[List of tasks]
A – How would you say this sentence from the post about adding steel beams beside post-tensioned beams in Spanish: "A beam on one side only will not ensure prevention of collapse."?
B – Can you carry the post about adding steel beams beside post-tensioned beams forward, beginning after its final sentence?

New steel beam supports beside existing p.t. bea,s 2

I assume this is the same structure as we discussed in thread507-445965. In that thread, the slab was 4" thick but the spacing of beams was not given. In this thread, the slab is 4.5" thick and the spacing of beams is given as 13'-3" c/c or 11'-3" clear. It appears that the slab thickness is marginal at best.

If all of the existing tendons fail, I would agree that a steel member is required each side of the existing beams for the reasons stated in the OP. A beam on one side only will not ensure prevention of collapse.

If the new members are exposed steel beams or trusses, measures are needed to prevent corrosion.

As an alternate to the above, it may be prudent to consider an ongoing inspection program to detect and replace tendons which have corroded. It seems likely that, if corrosion is to occur, it will occur at midspan of the exterior spans. These tendons may be examined by means of an inspection port at the bottom of the existing beams.

[Extracted material]
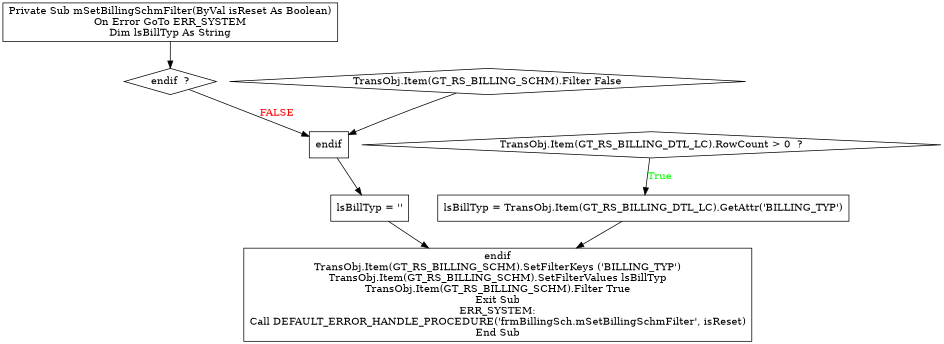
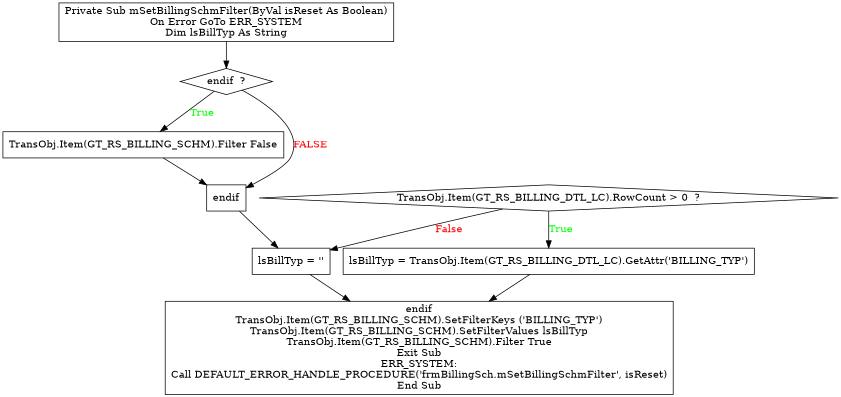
  digraph {
    node [shape=box]
    n1 [label="Private Sub mSetBillingSchmFilter(ByVal isReset As Boolean)\nOn Error GoTo ERR_SYSTEM\nDim lsBillTyp As String"]
    n2 [label="endif  ?" shape=diamond]
-   n3 [label="TransObj.Item(GT_RS_BILLING_SCHM).Filter False" shape=diamond]
+   n3 [label="TransObj.Item(GT_RS_BILLING_SCHM).Filter False"]
    n4 [label=endif]
    n5 [label="lsBillTyp = ''"]
    n6 [label="TransObj.Item(GT_RS_BILLING_DTL_LC).RowCount > 0  ?" shape=diamond]
    n7 [label="lsBillTyp = TransObj.Item(GT_RS_BILLING_DTL_LC).GetAttr('BILLING_TYP')"]
    n8 [label="endif\nTransObj.Item(GT_RS_BILLING_SCHM).SetFilterKeys ('BILLING_TYP')\nTransObj.Item(GT_RS_BILLING_SCHM).SetFilterValues lsBillTyp\nTransObj.Item(GT_RS_BILLING_SCHM).Filter True\nExit Sub\nERR_SYSTEM:\nCall DEFAULT_ERROR_HANDLE_PROCEDURE('frmBillingSch.mSetBillingSchmFilter', isReset)\nEnd Sub"]
    n1 -> n2
+   n2 -> n3 [fontcolor=GREEN label=True]
    n2 -> n4 [fontcolor=RED label=FALSE]
    n3 -> n4
    n4 -> n5
    n5 -> n8
+   n6 -> n5 [fontcolor=RED label=False]
    n6 -> n7 [fontcolor=GREEN label=True]
    n7 -> n8
  }
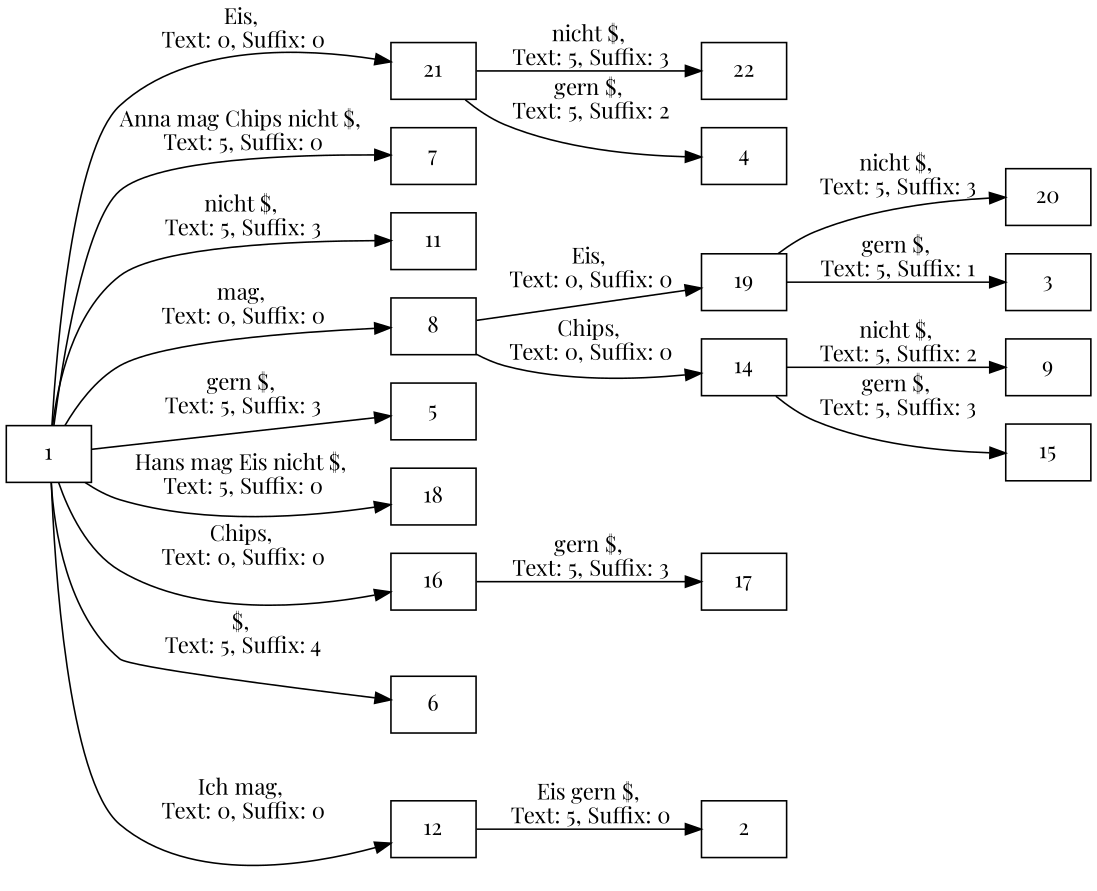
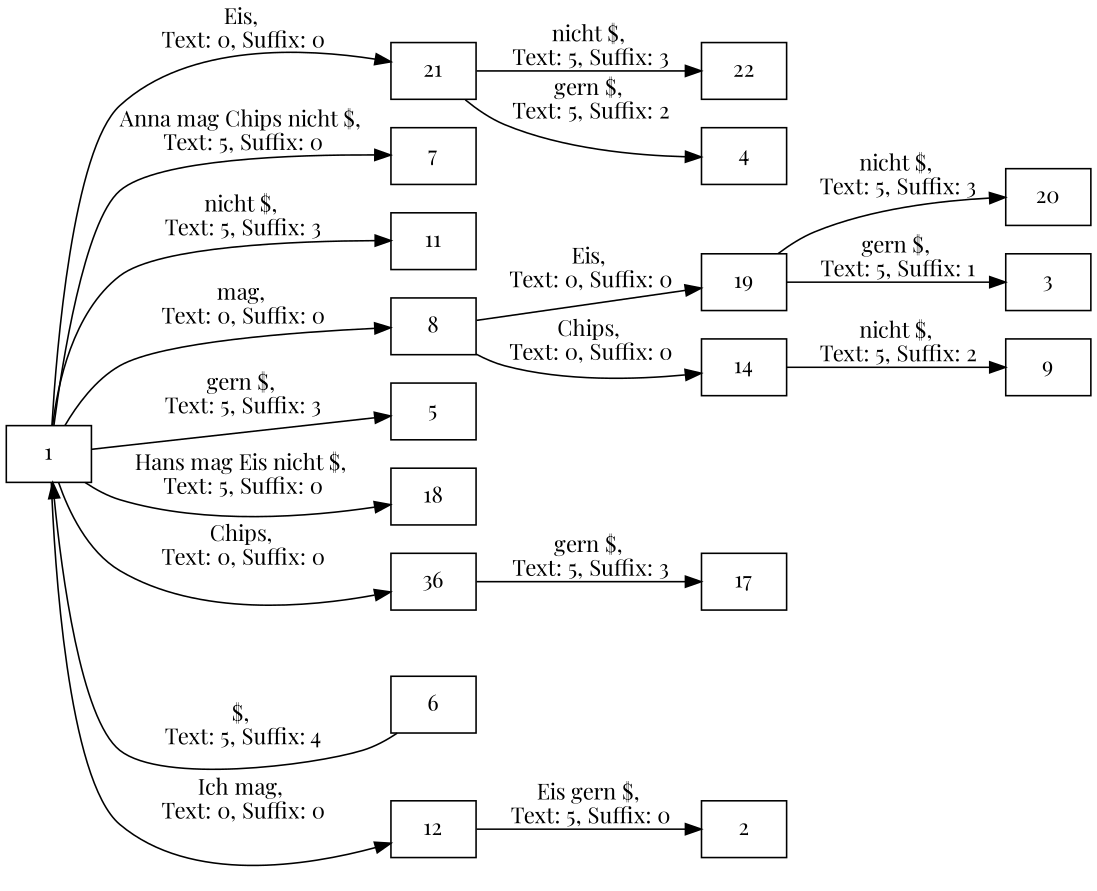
  digraph {
    fontname="Playfair Display"
    rankdir=LR
    node [fontname="Playfair Display" shape=box]
    edge [fontname="Playfair Display"]
    1
    21
    7
    11
    8
    5
    18
-   16
+   16 [label=36]
    6
    12
    22
    4
    19
    14
    17
    2
    20
    3
    9
-   15
    1 -> 21 [label="Eis,\n Text: 0, Suffix: 0"]
    1 -> 7 [label="Anna mag Chips nicht $,\n Text: 5, Suffix: 0"]
    1 -> 11 [label="nicht $,\n Text: 5, Suffix: 3"]
    1 -> 8 [label="mag,\n Text: 0, Suffix: 0"]
    1 -> 5 [label="gern $,\n Text: 5, Suffix: 3"]
    1 -> 18 [label="Hans mag Eis nicht $,\n Text: 5, Suffix: 0"]
    1 -> 16 [label="Chips,\n Text: 0, Suffix: 0"]
-   1 -> 6 [label="$,\n Text: 5, Suffix: 4"]
+   6 -> 1 [label="$,\n Text: 5, Suffix: 4"]
    1 -> 12 [label="Ich mag,\n Text: 0, Suffix: 0"]
    21 -> 22 [label="nicht $,\n Text: 5, Suffix: 3"]
    21 -> 4 [label="gern $,\n Text: 5, Suffix: 2"]
    8 -> 19 [label="Eis,\n Text: 0, Suffix: 0"]
    8 -> 14 [label="Chips,\n Text: 0, Suffix: 0"]
    16 -> 17 [label="gern $,\n Text: 5, Suffix: 3"]
    12 -> 2 [label="Eis gern $,\n Text: 5, Suffix: 0"]
    19 -> 20 [label="nicht $,\n Text: 5, Suffix: 3"]
    19 -> 3 [label="gern $,\n Text: 5, Suffix: 1"]
    14 -> 9 [label="nicht $,\n Text: 5, Suffix: 2"]
-   14 -> 15 [label="gern $,\n Text: 5, Suffix: 3"]
  }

[The replies]
A – Una viga en un solo lado no garantizará la prevención del colapso.

B –
BA

TO BARetired. Good to hear from you again. Yes it is the same structure that was described in earlier posts here. The slab is complicated--it was designed in different years by different engineers for different additions to the garage. It generally specified that the specified slab thickness is the minimum, and that the soffit is to be maintained flat and the top surface slopes up from the low points at drains to provide drainage slopes. The slab thickness minimum is 4.5" in some bays and 5" min in other bays. I am fairly sure that after accounting for some added thickness for the slopes the slab meets the Code minimum thickness for continuous both end slabs, of span/28 = 11.33x12/28= 4.58", and generally has #5@12 top & #5@12 bottom, although this too can vary. The slab is generally specified as 4.5" thick in some locations, and as 5" thick in other locations. If I had been designing it, I would have designed it 5" minimum thick throughout.

Anyway, I think the slab is ok. My question was directed primarily to whether one new steel beam one side of each existing p.t. conc beam is adequate, if all the tendons fail? Would you agree that it is not adequate (because all of the bottom bars in the slab stop short of one side of the proposed new steel beam), even if the slab is 5" or even 6.5" thick when surface drainage slopes are included, and that there should be a new steel beam at both sides of each existing p.t. beam?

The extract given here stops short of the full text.